香水に限らず、前は柑橘系やさっぱりした香りだけが
好きだったが、いつからかローズの香りがもたらす
華やぐ気分が好きになって、お風呂周りのものが
いっせいにフローラルになったこともあった。
逆にいうとそういうサポートなしに自分の女性性を
認識できない、ということなのかもしれないが、
それだけに香水が嫌いでにおいの強いものを好まない母が
いつも自慢の綺麗な母であることに敬意を抱く。


私にはそこまでの女らしさはないので、日々香りのチカラを
借りながら、背筋を伸ばしている。


アトマイザーに香水を入れ替えながらそんなことを
考えていたら、もう一つ香りについて思い出した。


この間、いつだったかの週末に、天気のいい日差しに
気持ちよく窓を開けると、近所で何か(タマネギとか、そういうもの)
を炒めている、朝ごはんの準備をしているような香りがした。
そして、香ばしいコーヒーの香りも。


その香りに、近くに確かに人が息をして、日々を暮らしている、
という空気を、雰囲気を、人の「気配」を、圧倒的に認識した。
ちゃんと、あたたかいもの、おいしいものを
食べようとしているぬくもり。

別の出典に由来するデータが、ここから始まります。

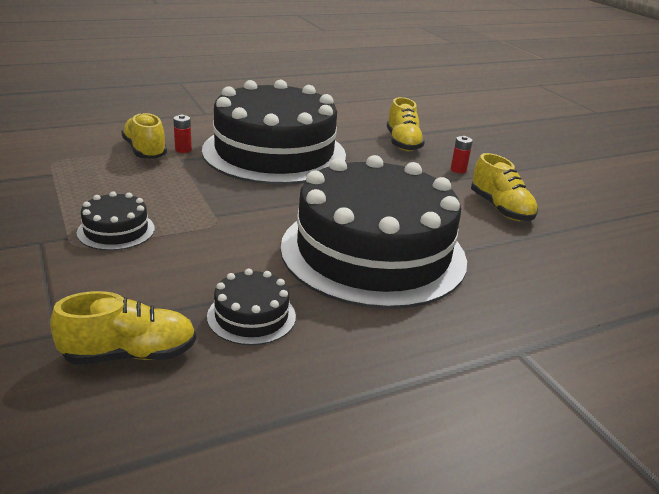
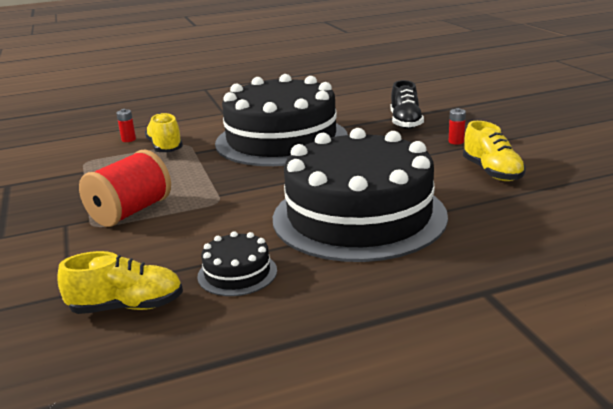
camera: 10 degrees right, 5 degrees down
(116, 230) = (130, 212): black cake -> red spool
(183, 150) = (199, 144): red battery -> red battery (128, 139)
(402, 143) = (405, 122): yellow shoe -> black shoe

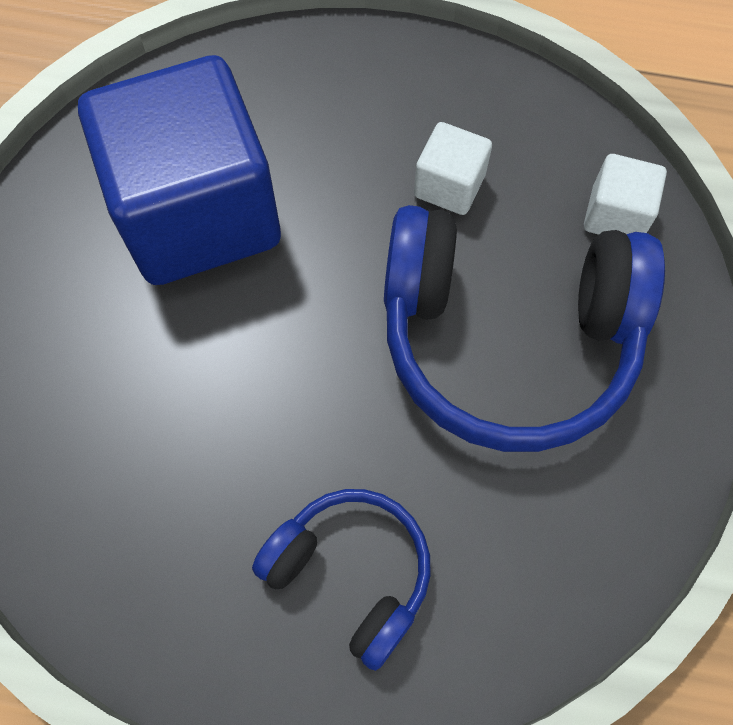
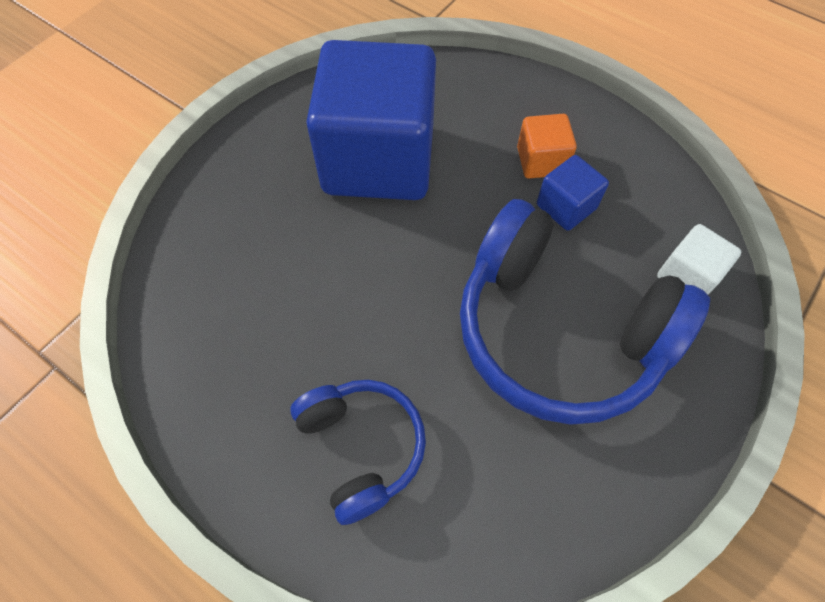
camera: 25 degrees right, 5 degrees down
(395, 139) = (541, 161): none -> orange cube
(449, 186) = (566, 207): white cube -> blue cube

生活。
それを感じて、幸せになった。
朝においしい一杯のコーヒーを、ごくふつうにすすって、
おいしいなあ、と感じられること。
そのマグカップの隣にはあったかい食事が一緒にあって、
おいしいなあ、と味わえること。
そんな本当に本当に些細なことが、
極上の幸せなんだなあ、と思った。